--- Sezione del testo ---
Stili alimentari in profondo mutamento, complici i nuovi trend, le tecnologie sempre più raffinate e i complessi equilibri su scala mondiale, capaci di innescare processi inediti, pervasivi e  – in molti casi – persino destabilizzanti.

Una rivoluzione a tal punto radicale e imprevedibile che, per definirla in modo appropriato e rispettoso delle sue peculiarità, si è ricorsi a un neologismo: Evolvation.

Una crasi intrigante che sarà oggetto del convegno “FOOD EVOLVATION: learning to sell future’ nourishment”, in programma il prossimo 8 maggio all’interno di Retail Plaza, l’arena di dibattito organizzata durante TUTTOFOOD (fieramilano 6-9 maggio).

Per capire la portata dei cambiamenti in atto e le possibili ripercussioni sui mercati, abbiamo incontrato Daniele Tirelli, che in qualità di presidente del Retail Institute Italy, porterà sul palco del convegno la sua visione, frutto di un programma di ricerca d’avanguardia.

Professor Tirelli oggi il cambiamento ha un nuovo nome: Evolvation. Perché ricorrere a questa crasi?
--- Dati forniti ---
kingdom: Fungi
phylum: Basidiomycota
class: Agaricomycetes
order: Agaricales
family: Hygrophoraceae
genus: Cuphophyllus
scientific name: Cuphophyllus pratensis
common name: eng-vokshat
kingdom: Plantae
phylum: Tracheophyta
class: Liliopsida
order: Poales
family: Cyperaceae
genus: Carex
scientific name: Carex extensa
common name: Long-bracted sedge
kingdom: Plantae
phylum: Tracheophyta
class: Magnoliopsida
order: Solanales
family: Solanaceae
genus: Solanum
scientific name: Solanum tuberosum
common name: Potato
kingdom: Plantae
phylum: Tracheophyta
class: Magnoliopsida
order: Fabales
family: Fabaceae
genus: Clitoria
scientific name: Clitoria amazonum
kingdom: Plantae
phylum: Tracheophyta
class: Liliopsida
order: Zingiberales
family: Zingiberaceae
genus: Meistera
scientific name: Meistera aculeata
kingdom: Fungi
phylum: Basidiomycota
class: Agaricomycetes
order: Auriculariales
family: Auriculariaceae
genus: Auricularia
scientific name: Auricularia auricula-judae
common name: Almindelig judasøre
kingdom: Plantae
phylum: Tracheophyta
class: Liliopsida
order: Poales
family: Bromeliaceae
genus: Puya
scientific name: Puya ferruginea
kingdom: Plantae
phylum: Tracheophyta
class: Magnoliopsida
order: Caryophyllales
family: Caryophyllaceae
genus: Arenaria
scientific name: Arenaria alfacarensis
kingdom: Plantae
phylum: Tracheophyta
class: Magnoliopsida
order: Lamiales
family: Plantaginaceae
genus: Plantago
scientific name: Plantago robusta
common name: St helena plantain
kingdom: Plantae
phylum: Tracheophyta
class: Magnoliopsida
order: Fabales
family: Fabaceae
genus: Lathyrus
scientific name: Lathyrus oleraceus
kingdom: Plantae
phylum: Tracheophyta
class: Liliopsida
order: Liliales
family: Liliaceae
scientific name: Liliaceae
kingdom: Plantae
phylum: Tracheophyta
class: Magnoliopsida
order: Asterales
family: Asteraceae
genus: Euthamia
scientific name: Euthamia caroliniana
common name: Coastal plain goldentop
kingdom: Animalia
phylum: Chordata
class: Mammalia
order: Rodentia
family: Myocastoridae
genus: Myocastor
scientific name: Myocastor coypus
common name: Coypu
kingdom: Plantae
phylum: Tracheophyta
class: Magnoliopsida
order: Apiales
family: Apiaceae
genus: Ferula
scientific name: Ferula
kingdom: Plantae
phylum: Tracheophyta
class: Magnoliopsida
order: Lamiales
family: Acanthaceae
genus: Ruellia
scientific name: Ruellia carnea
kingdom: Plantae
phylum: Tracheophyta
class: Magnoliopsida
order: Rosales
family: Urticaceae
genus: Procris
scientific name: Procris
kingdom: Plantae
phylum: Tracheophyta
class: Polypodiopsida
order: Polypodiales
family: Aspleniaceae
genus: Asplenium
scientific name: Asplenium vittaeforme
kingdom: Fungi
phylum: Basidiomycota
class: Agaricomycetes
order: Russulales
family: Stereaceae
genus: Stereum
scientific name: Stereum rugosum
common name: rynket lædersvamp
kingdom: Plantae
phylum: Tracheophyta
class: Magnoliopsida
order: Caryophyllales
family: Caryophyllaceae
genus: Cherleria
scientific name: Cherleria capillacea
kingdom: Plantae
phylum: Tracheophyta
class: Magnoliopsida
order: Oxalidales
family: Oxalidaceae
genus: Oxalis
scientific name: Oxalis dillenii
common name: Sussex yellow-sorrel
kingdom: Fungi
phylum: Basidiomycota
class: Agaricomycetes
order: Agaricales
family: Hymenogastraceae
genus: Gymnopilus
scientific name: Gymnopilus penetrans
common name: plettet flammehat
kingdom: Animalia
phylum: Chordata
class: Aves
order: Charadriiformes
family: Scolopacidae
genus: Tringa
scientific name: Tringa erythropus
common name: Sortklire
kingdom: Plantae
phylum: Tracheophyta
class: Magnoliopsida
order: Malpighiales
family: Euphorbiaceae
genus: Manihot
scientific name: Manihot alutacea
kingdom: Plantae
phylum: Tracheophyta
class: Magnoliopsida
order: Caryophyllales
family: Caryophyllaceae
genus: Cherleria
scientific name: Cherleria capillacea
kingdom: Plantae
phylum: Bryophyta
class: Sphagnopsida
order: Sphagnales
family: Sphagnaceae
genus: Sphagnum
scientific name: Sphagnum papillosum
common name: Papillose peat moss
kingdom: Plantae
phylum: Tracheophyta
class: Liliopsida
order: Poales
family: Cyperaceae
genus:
---
## Attività da svolgere
(1) Trascrivi il brano dell'articolo sugli stili alimentari partendo dalle parole "Una rivoluzione a" e fermandoti dopo "un neologismo: Evolvation.".
(2) Riprendi l'articolo sugli stili alimentari e sull'Evolvation e continualo dopo l'ultima frase riportata.

## Risposte per attività
(1)
Una rivoluzione a tal punto radicale e imprevedibile che, per definirla in modo appropriato e rispettoso delle sue peculiarità, si è ricorsi a un neologismo: Evolvation.

(2)
Questa definizione esprime un concetto difficile, che fonde il termine EVOLution con quello di innoVATION. Il settore alimentare si differenzia per molti versi. Rispetto ad altri, è oggetto di un cambiamento molto ampio, diffuso e veloce. Osserviamo, così, un continuo mutamento dei tratti dei prodotti esistenti sul mercato, che rimanda al concetto di evoluzione epigenetica o lamarckiana. Si tratta di un adattamento continuo e progressivo all’ambiente, cioè ai gusti mutevoli dei consumatori. D’altra parte, non mancano innovazioni radicali, che potremmo paragonare alla ‘speciazione’, ovvero alla comparsa di nuove entità prima inesistenti. Questi due aspetti sono molto confusi nella teoria e nella prassi corrente del marketing e generano fraintendimenti nelle tecniche di lancio di nuovi prodotti, che possiamo definire semplicistiche e confuse, allo stesso tempo. Infatti, gli 8 lanci su 10 che falliscono dipendono dai grandi malintesi sul loro time-to-market, e vengono, pertanto, uccisi prematuramente dai loro creatori.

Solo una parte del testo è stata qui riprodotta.